The tenant/landlord relationship is not a social issue, it is a private business deal. The privately owned “housing stock” of a community is not public domain. Santa Barbara currently enjoys one of the highest percentages of “affordable” housing, much due to the efforts of our fabulous Housing Authority, which utilizes creative financing and subsidies. Hopefully, private real estate investment means risk eventually rewarded and the opportunity for a renter to obtain housing within the realm of the market. If the reward/risk continuum is artificially altered, the participants will be fewer. Mobility and flexibility for renters is diminished.

Protective regulations are currently in force and are numerous. A written contract serves to make clear responsibilities and expectations, and services such as Santa Barbara’s Rental Housing Mediation Task Force can help solve disputes without the expense of legal proceedings. Singling out private landlords as the cause of California’s housing woes is unfair and wrongheaded.

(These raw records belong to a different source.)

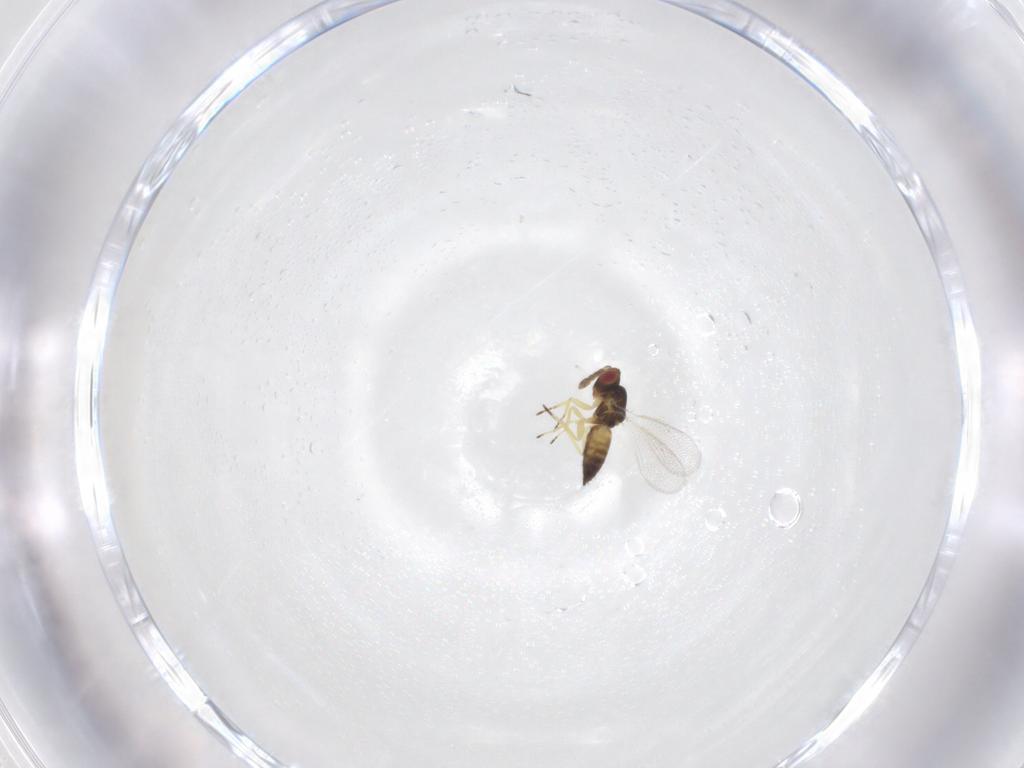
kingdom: Animalia
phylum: Arthropoda
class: Insecta
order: Hymenoptera
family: Eulophidae
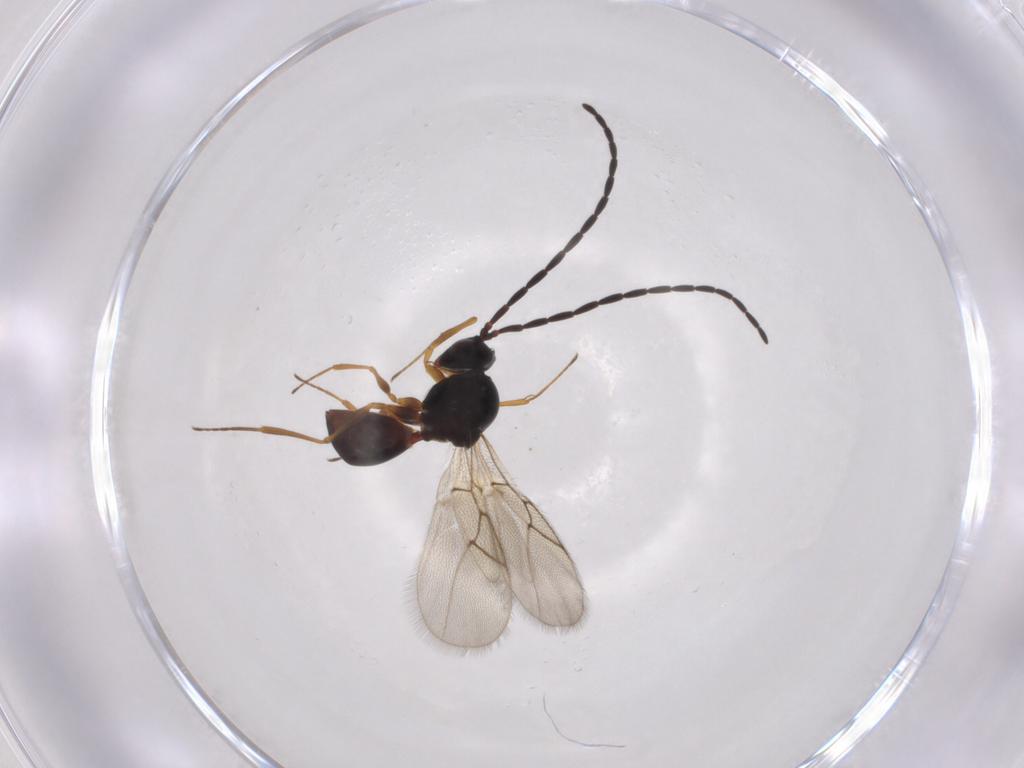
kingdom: Animalia
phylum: Arthropoda
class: Insecta
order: Hymenoptera
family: Figitidae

Rent control has a poor track record at best. The advocate’s ballot statement that it will alleviate homelessness is pure demagoguery. Housing production and the maintenance of a robust rental market will be severely diminished by this type of legislation. If you favor retaining existing rental housing stock, hope to increase supply of rental units, and ensure capital upgrades and maintenance of clean, viable rental housing, then vote “no” on Prop. 21.